AK Steel Corp. and ATI Allegheny Ludlum, along with the United Steel Workers, filed petitions charging that unfairly traded imports of grain-oriented electrical steel from China, the Czech Republic, Germany, Japan, Poland, Russia and South Korea were causing material injury to the domestic injury. Antidumping cases were filed against all seven countries, in addition to a countervailing duty case against China alleging government subsidization of Chinese producers.

“The ITC’s determination confirms our belief that dumping and foreign government subsidization are violating U.S. laws and WTO rules. We look forward to the next step in this important case and to restoration of fair competition in the U.S. market for grain-oriented electrical steel,” says Richard J. Harshman, chairman, president and CEO of Allegheny Technologies Inc., parent company of ATI Allegheny Ludlum.

The case now moves to the U.S. Department of Commerce to determine whether the foreign producers are violating antidumping law by selling their products at less than fair value in the United States, and countervailing duty law covering government subsidies. The Commerce Department will calculate antidumping margins, which are designed to offset the amount by which the product is sold at less than fair value.

“Imports of unfairly low priced steel from the seven countries have caused injury to the domestic industry and its workers, and devastated pricing in the U.S. market,” says David A. Hartquist of Kelley Drye & Warren, LLP, attorney for petitioners. “We appreciate the fact that the ITC has recognized this in its preliminary injury decision. The focus now turns to the Commerce Department, where we will be working aggressively to prove the substantial antidumping and countervailing duty margins demonstrated in our petition.”

The domestic industry claims the dumping margins range from 38.54 percent to 257.61 percent, reflecting the amount of additional import duties that would be imposed on grain-oriented electrical steel imports from the various countries.

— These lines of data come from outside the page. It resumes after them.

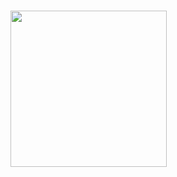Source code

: ###

<img align="left" height="250" src="https://media.giphy.com/media/v1.Y2lkPTc5MGI3NjExZXkzb2FhajhnYjI4dTZqcXg3ZGJoaXFicXJ6cXJ3MzdndHBtYXdkMSZlcD12MV9pbnRlcm5hbF9naWZfYnlfaWQmY3Q9Zw/xThuWhoaNyNBjTGERa/giphy.gif"  />

###






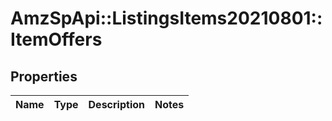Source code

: # AmzSpApi::ListingsItems20210801::ItemOffers

## Properties
Name | Type | Description | Notes
------------ | ------------- | ------------- | -------------

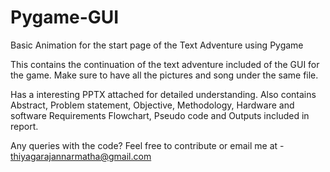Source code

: # Pygame-GUI
Basic Animation for the start page of the Text Adventure using Pygame

This contains the continuation of the text adventure included of the GUI for the game.
Make sure to have all the pictures and song under the same file.

Has a interesting PPTX attached for detailed understanding.
Also contains Abstract, Problem statement, Objective, Methodology, Hardware and software Requirements Flowchart, Pseudo code and Outputs included in report.

Any queries with the code? Feel free to contribute or email me at - thiyagarajannarmatha@gmail.com
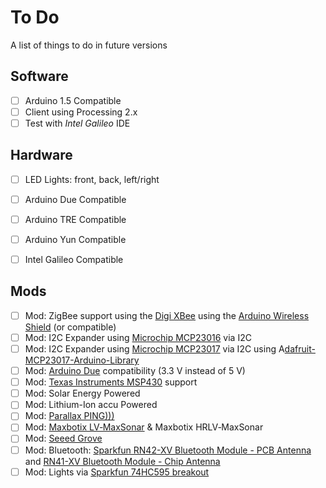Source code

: # To Do #
A list of things to do in future versions

## Software ##

- [ ] Arduino 1.5 Compatible
- [ ] Client using Processing 2.x
- [ ] Test with *Intel Galileo* IDE

## Hardware

- [ ] LED Lights: front, back, left/right
- [ ] Arduino Due Compatible
- [ ] Arduino TRE Compatible
- [ ] Arduino Yun Compatible
- [ ] Intel Galileo Compatible


## Mods ##

- [ ]  Mod: ZigBee support using the [Digi XBee](http://www.digi.com/xbee/) using the [Arduino Wireless Shield](http://arduino.cc/en/Main/ArduinoWirelessShield) (or compatible)
- [ ]  Mod: I2C Expander using [Microchip MCP23016](http://nl.farnell.com/microchip/mcp23016-i-sp/ic-io-expander-16bit-spdip28/dp/1439389) via I2C
- [ ]  Mod: I2C Expander using [Microchip MCP23017](http://nl.farnell.com/microchip/mcp23017-e-sp/ic-io-expander-16bit-i2c-28dip/dp/1332088) via I2C using A[dafruit-MCP23017-Arduino-Library](https://github.com/adafruit/Adafruit-MCP23017-Arduino-Library)
- [ ]  Mod: [Arduino Due](http://arduino.cc/en/Main/ArduinoBoardDue) compatibility (3.3 V instead of 5 V)
- [ ]  Mod: [Texas Instruments MSP430](http://www.ti.com/msp430) support
- [ ]  Mod: Solar Energy Powered
- [ ]  Mod: Lithium-Ion accu Powered
- [ ]  Mod: [Parallax PING)))](http://www.parallax.com/Store/Sensors/ObjectDetection/tabid/176/CategoryID/51/List/0/SortField/0/Level/a/ProductID/92/Default.aspx)
- [ ]  Mod: [Maxbotix LV‑MaxSonar](http://www.maxbotix.com/Ultrasonic_Sensors.htm#LV-EZ) & Maxbotix HRLV‑MaxSonar
- [ ]  Mod: [Seeed Grove](http://www.seeedstudio.com/depot/grove-ultrasonic-ranger-p-960.html)
- [ ]  Mod: Bluetooth: [Sparkfun RN42-XV Bluetooth Module - PCB Antenna](https://www.sparkfun.com/products/11601) and [RN41-XV Bluetooth Module - Chip Antenna](https://www.sparkfun.com/products/11600 )
- [ ]  Mod: Lights via [Sparkfun 74HC595 breakout](https://www.sparkfun.com/products/11512)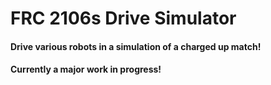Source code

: # FRC 2106s Drive Simulator
#### Drive various robots in a simulation of a charged up match!
#### Currently a major work in progress!
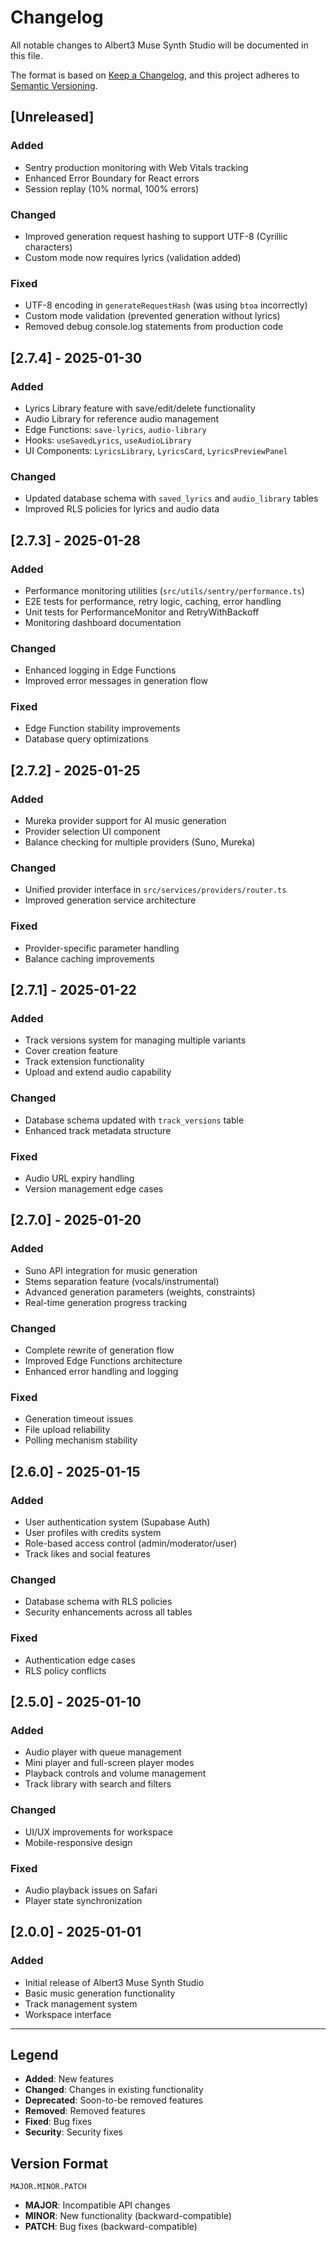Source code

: # Changelog

All notable changes to Albert3 Muse Synth Studio will be documented in this file.

The format is based on [Keep a Changelog](https://keepachangelog.com/en/1.0.0/),
and this project adheres to [Semantic Versioning](https://semver.org/spec/v2.0.0.html).

## [Unreleased]

### Added
- Sentry production monitoring with Web Vitals tracking
- Enhanced Error Boundary for React errors
- Session replay (10% normal, 100% errors)

### Changed
- Improved generation request hashing to support UTF-8 (Cyrillic characters)
- Custom mode now requires lyrics (validation added)

### Fixed
- UTF-8 encoding in `generateRequestHash` (was using `btoa` incorrectly)
- Custom mode validation (prevented generation without lyrics)
- Removed debug console.log statements from production code

## [2.7.4] - 2025-01-30

### Added
- Lyrics Library feature with save/edit/delete functionality
- Audio Library for reference audio management
- Edge Functions: `save-lyrics`, `audio-library`
- Hooks: `useSavedLyrics`, `useAudioLibrary`
- UI Components: `LyricsLibrary`, `LyricsCard`, `LyricsPreviewPanel`

### Changed
- Updated database schema with `saved_lyrics` and `audio_library` tables
- Improved RLS policies for lyrics and audio data

## [2.7.3] - 2025-01-28

### Added
- Performance monitoring utilities (`src/utils/sentry/performance.ts`)
- E2E tests for performance, retry logic, caching, error handling
- Unit tests for PerformanceMonitor and RetryWithBackoff
- Monitoring dashboard documentation

### Changed
- Enhanced logging in Edge Functions
- Improved error messages in generation flow

### Fixed
- Edge Function stability improvements
- Database query optimizations

## [2.7.2] - 2025-01-25

### Added
- Mureka provider support for AI music generation
- Provider selection UI component
- Balance checking for multiple providers (Suno, Mureka)

### Changed
- Unified provider interface in `src/services/providers/router.ts`
- Improved generation service architecture

### Fixed
- Provider-specific parameter handling
- Balance caching improvements

## [2.7.1] - 2025-01-22

### Added
- Track versions system for managing multiple variants
- Cover creation feature
- Track extension functionality
- Upload and extend audio capability

### Changed
- Database schema updated with `track_versions` table
- Enhanced track metadata structure

### Fixed
- Audio URL expiry handling
- Version management edge cases

## [2.7.0] - 2025-01-20

### Added
- Suno API integration for music generation
- Stems separation feature (vocals/instrumental)
- Advanced generation parameters (weights, constraints)
- Real-time generation progress tracking

### Changed
- Complete rewrite of generation flow
- Improved Edge Functions architecture
- Enhanced error handling and logging

### Fixed
- Generation timeout issues
- File upload reliability
- Polling mechanism stability

## [2.6.0] - 2025-01-15

### Added
- User authentication system (Supabase Auth)
- User profiles with credits system
- Role-based access control (admin/moderator/user)
- Track likes and social features

### Changed
- Database schema with RLS policies
- Security enhancements across all tables

### Fixed
- Authentication edge cases
- RLS policy conflicts

## [2.5.0] - 2025-01-10

### Added
- Audio player with queue management
- Mini player and full-screen player modes
- Playback controls and volume management
- Track library with search and filters

### Changed
- UI/UX improvements for workspace
- Mobile-responsive design

### Fixed
- Audio playback issues on Safari
- Player state synchronization

## [2.0.0] - 2025-01-01

### Added
- Initial release of Albert3 Muse Synth Studio
- Basic music generation functionality
- Track management system
- Workspace interface

---

## Legend

- **Added**: New features
- **Changed**: Changes in existing functionality
- **Deprecated**: Soon-to-be removed features
- **Removed**: Removed features
- **Fixed**: Bug fixes
- **Security**: Security fixes

## Version Format

`MAJOR.MINOR.PATCH`

- **MAJOR**: Incompatible API changes
- **MINOR**: New functionality (backward-compatible)
- **PATCH**: Bug fixes (backward-compatible)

Estimated antidumping duties will be collected from importers on the date of the Commerce Department’s preliminary determination on March 13, 2014. If foreign producers attempt to “beat the clock” by making massive shipments into the U.S. market before the Commerce Department’s preliminary determination, antidumping duties can be imposed retroactively beginning 90 days prior to the preliminary determination. The preliminary determination in the Chinese subsidy case will be made by Commerce on Dec. 30.